- Cose da fare:
• A. Riscrivi più in breve il paragrafo del brano su scienza e religione che comincia con "Qual è il problema", tenendo i fatti principali.
• B. Secondo il brano su scienza e religione, perché la scienza può essere in qualche modo una guida alla vita?
• C. Copia dal brano su scienza e religione, senza cambiare nulla, la parte che va da "Science and the" fino a "religione  che vogliamo schierarci." compreso.

Science and the Unseen World, Swarthmore Lectures

Qual è il problema che ci si porrà quando dovessimo discutere il possibile conflitto fra la concezione scientifica e quella religiosa? Penso che - per quello che ci è dato ora di enunciare - potremmo definirlo  come il problema sollevato dall' esperienza: il problema di un giusto orientamento della mente nei confronti dei diversi elementi dell'esperienza. Se la scienza afferma e pretende di essere, in qualche modo, una guida alla vita, ciò avviene in quanto essa ha rapporti  con l'esperienza, o con parte di essa. E se la religione non propone precisi atteggiamenti nei riguardi dell'esperienza, e se essa è appunto un credo che postula un essere ineffabile il quale non ha contatto con noi stessi, allora non è per questa specie di religione  che vogliamo schierarci.

- Materiale fornito:

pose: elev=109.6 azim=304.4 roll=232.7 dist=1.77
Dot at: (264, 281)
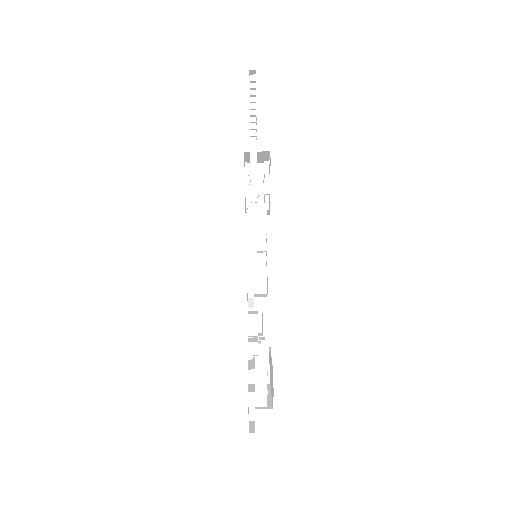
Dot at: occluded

* * *

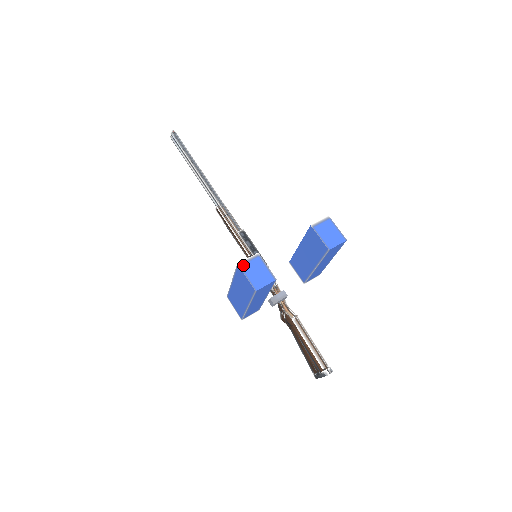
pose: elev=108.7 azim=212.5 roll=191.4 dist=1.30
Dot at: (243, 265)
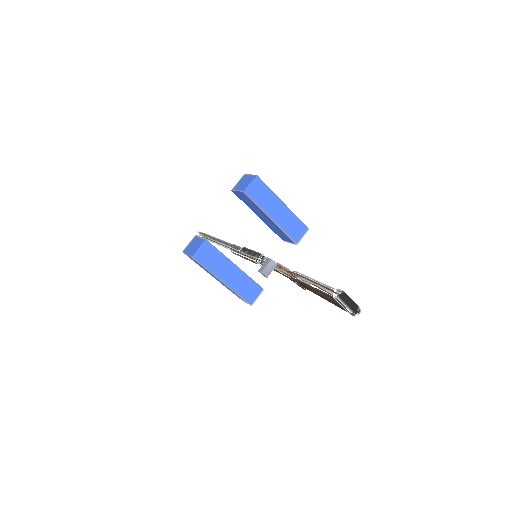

- Soluzioni in ordine:
• A. Il possibile conflitto tra visione scientifica e visione religiosa pone il problema dell'esperienza, cioè di come orientare bene la mente verso i suoi diversi elementi. La scienza si presenta come guida alla vita perché ha rapporti con l'esperienza, o con parte di essa. Una religione che non propone atteggiamenti precisi verso l'esperienza e crede in un essere ineffabile senza contatto con noi non è quella per cui si vuole prendere posizione.

• B. Perché ha rapporti con l'esperienza, o con parte di essa.

• C.
Science and the Unseen World, Swarthmore Lectures

Qual è il problema che ci si porrà quando dovessimo discutere il possibile conflitto fra la concezione scientifica e quella religiosa? Penso che - per quello che ci è dato ora di enunciare - potremmo definirlo  come il problema sollevato dall' esperienza: il problema di un giusto orientamento della mente nei confronti dei diversi elementi dell'esperienza. Se la scienza afferma e pretende di essere, in qualche modo, una guida alla vita, ciò avviene in quanto essa ha rapporti  con l'esperienza, o con parte di essa. E se la religione non propone precisi atteggiamenti nei riguardi dell'esperienza, e se essa è appunto un credo che postula un essere ineffabile il quale non ha contatto con noi stessi, allora non è per questa specie di religione  che vogliamo schierarci.